Luís Palha da Silva, presidente do Conselho de Administração da Pharol
Luís Palha da Silva, presidente do Conselho de Administração da Pharol

A empresa liderada por Palha da Silva quer fazer um aumento de capital para preservar posição na operadora brasileira.

A Pharol quer manter uma posição de referência Oi e anunciou que irá propor um aumento de capital para poder acorrer à recapitalização da operadora de telecomunicações brasileira. A empresa liderada por Palha da Silva quer emitir até 952 milhões de novas ações com um valor nominal unitário de três cêntimos, o que permitiria aumentar o capital da empresa em mais de 28,5 milhões de euros. A decisão será tomada numa assembleia geral a 7 de setembro.

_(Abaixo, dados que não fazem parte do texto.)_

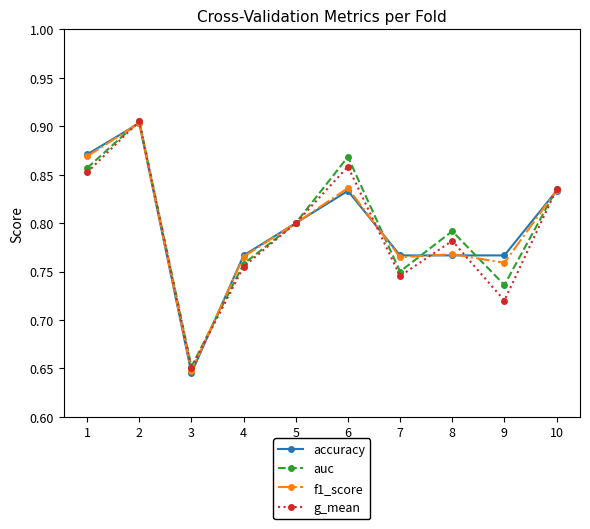

Where is f1_score nearest to the value 0?

3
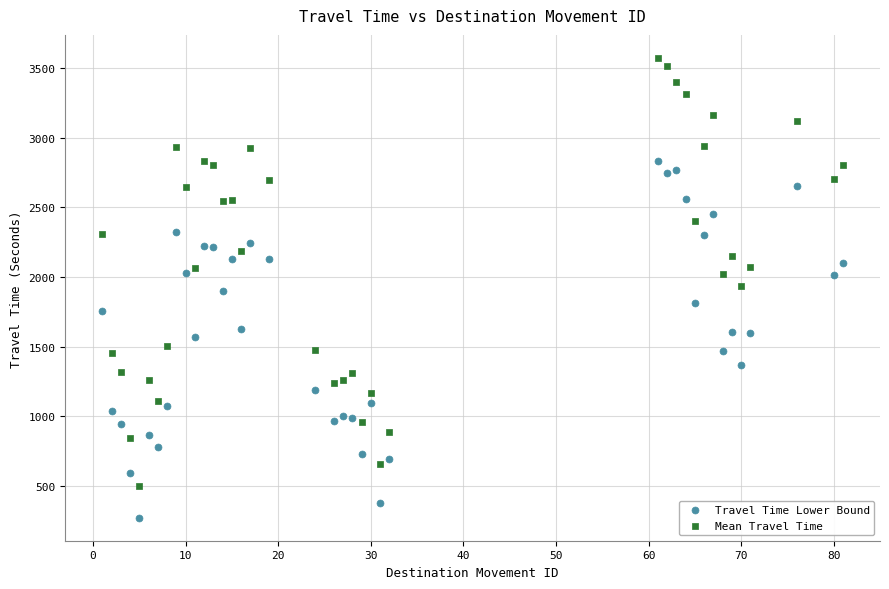

Which series contains the lowest Y value?

Travel Time Lower Bound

Na reação imediata ao anúncio da sociedade que ficou com a posição da antiga Portugal Telecom na Oi, as ações da empresa ressentiram-se. Desceram 2,44% na passada sexta-feira. No mínimo da sessão chegaram a cair quase 7%.

Carla Maia Santos, da XTB, considerou que “esta notícia [do reforço de capital da Pharol] é mal recebida pelos investidores que encontram mais um motivo para sair da empresa”. Nota que “desde maio, altura em que cotava nos 0,28 euros, a Pharol apresenta uma tendência forte de queda”. E mostra-se preocupada com a possibilidade de as ações recuarem abaixo da fasquia dos 0,20 euros.

Apesar do valor nominal de três cêntimos, a Pharol indica que o preço de subscrição ficará entre 0,0735 euros e até 0,1576 euros, “a definir em função das condições de mercado prevalecente no momento da sua determinação”.

Preservar posição na Oi

Paulo Rosa, trader da GoBulling, reconheceu, citado pela Reuters, que “a Pharol está a reagir mal à notícia de que quer realizar um aumento de capital”. No entanto, realçou que “o valor [proposto] até é pequeno e o impacto não me parece que seja assim tão grande nesta empresa”.

Segundo o site da empresa brasileira, a Pharol detém 7,85% da operadora. Chegou a ter mais de 22%, mas a empresa portuguesa liderada por Luís Palha da Silva ficou fora do primeiro aumento de capital realizado pela brasileira, que previa a conversão de dívida em capital, que permitiu uma redução significativa do endividamento. Os credores que aceitaram as condições ficaram com 72% da Oi, o que diluiu a posição da Pharol.

Além dessa operação, a Oi quer agora fazer mais uma recapitalização com a entrada de dinheiro fresco. Pretende angariar quatro mil milhões de reais (cerca de 890 milhões de euros). Para manter uma posição de 7,85%, a Pharol teria de investir cerca de 70 milhões de euros. No final do ano passado, a empresa liderada por Palha da Silva tinha 25,2 milhões de euros em caixa e equivalente, segundo o relatório das contas anuais.

Entre os maiores acionistas da Pharol está o Novo Banco (9,56% do capital) e alguns hedge funds, como o Adar Macro Fund (com mais de 10%) e a High Bridge, que tem mais de 6%.